- **EXERCISE DETAILS**
Reproduce the material below word for word, leaving out the pictures.

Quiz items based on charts
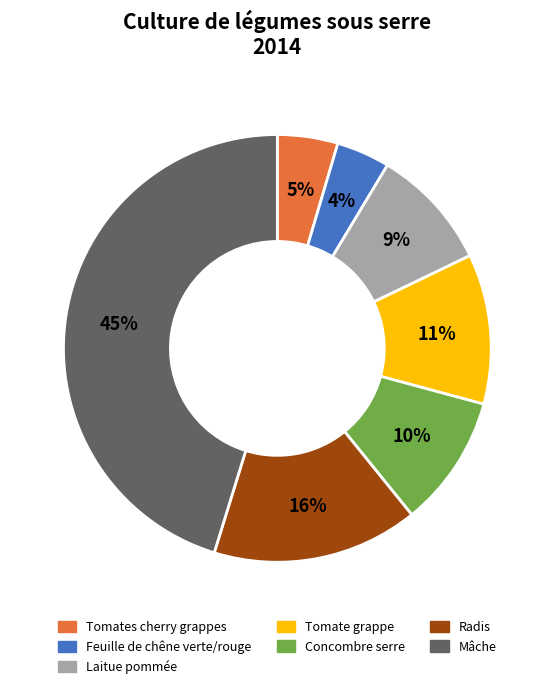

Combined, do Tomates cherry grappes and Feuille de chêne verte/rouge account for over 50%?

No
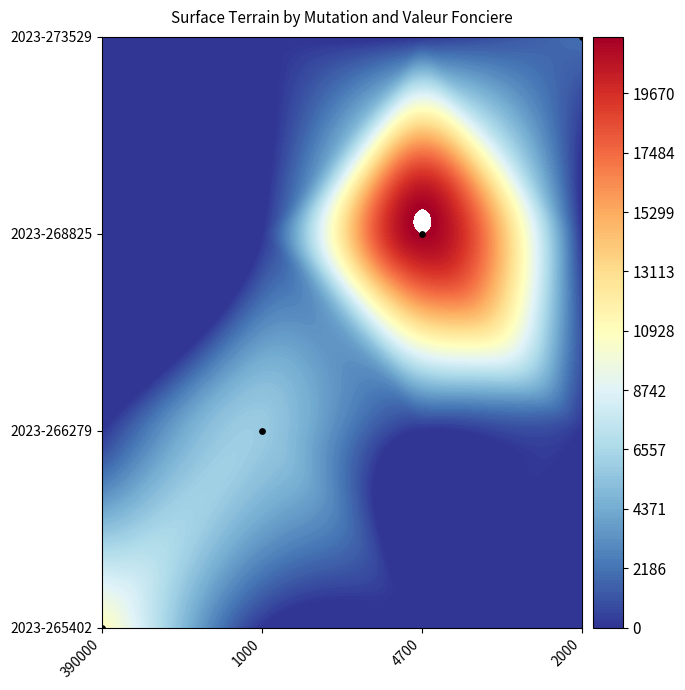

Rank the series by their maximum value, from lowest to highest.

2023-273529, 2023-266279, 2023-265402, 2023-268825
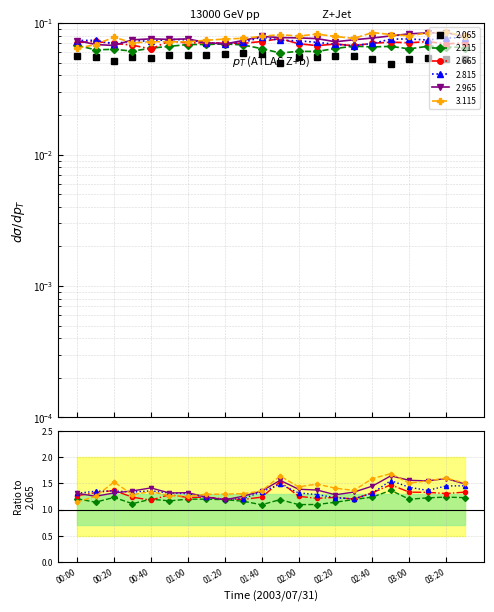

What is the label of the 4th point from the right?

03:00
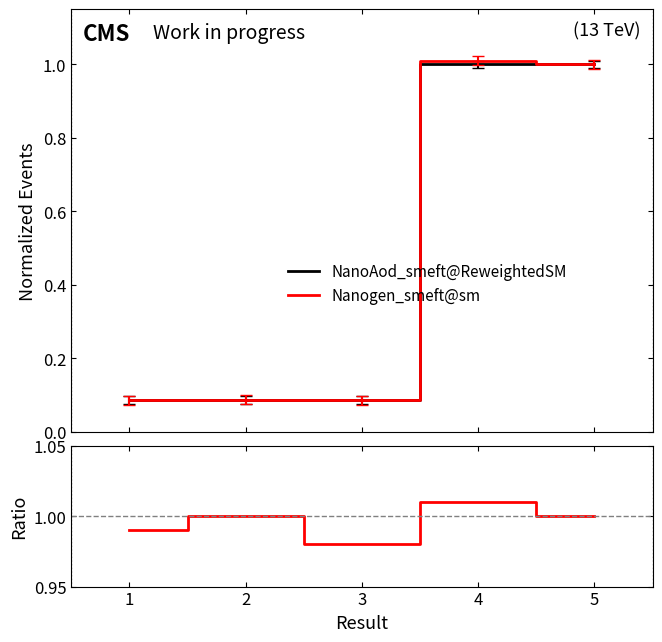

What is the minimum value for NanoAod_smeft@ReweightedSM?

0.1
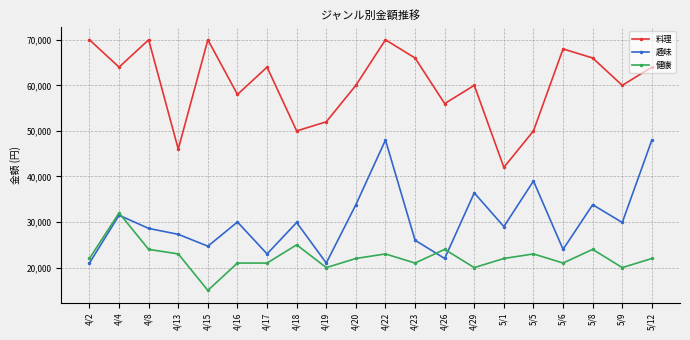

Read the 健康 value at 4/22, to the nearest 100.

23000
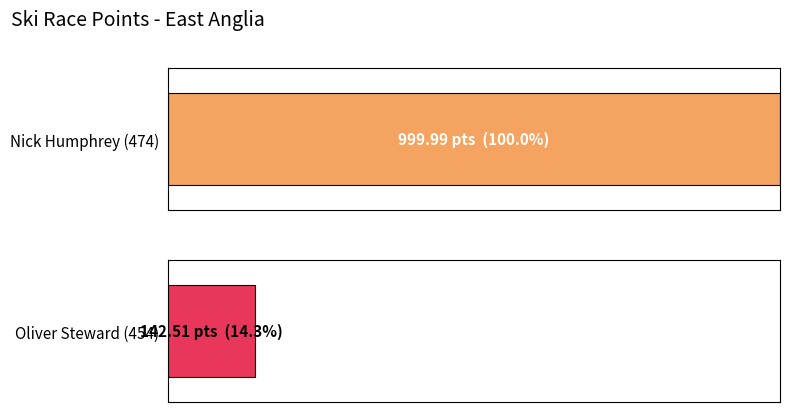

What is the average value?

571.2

- **RESPONSE AREA**
Combined, do Tomates cherry grappes and Feuille de chêne verte/rouge account for over 50%?

No

Rank the series by their maximum value, from lowest to highest.

2023-273529, 2023-266279, 2023-265402, 2023-268825

What is the label of the 4th point from the right?

03:00

What is the minimum value for NanoAod_smeft@ReweightedSM?

0.1

Read the 健康 value at 4/22, to the nearest 100.

23000

What is the average value?

571.2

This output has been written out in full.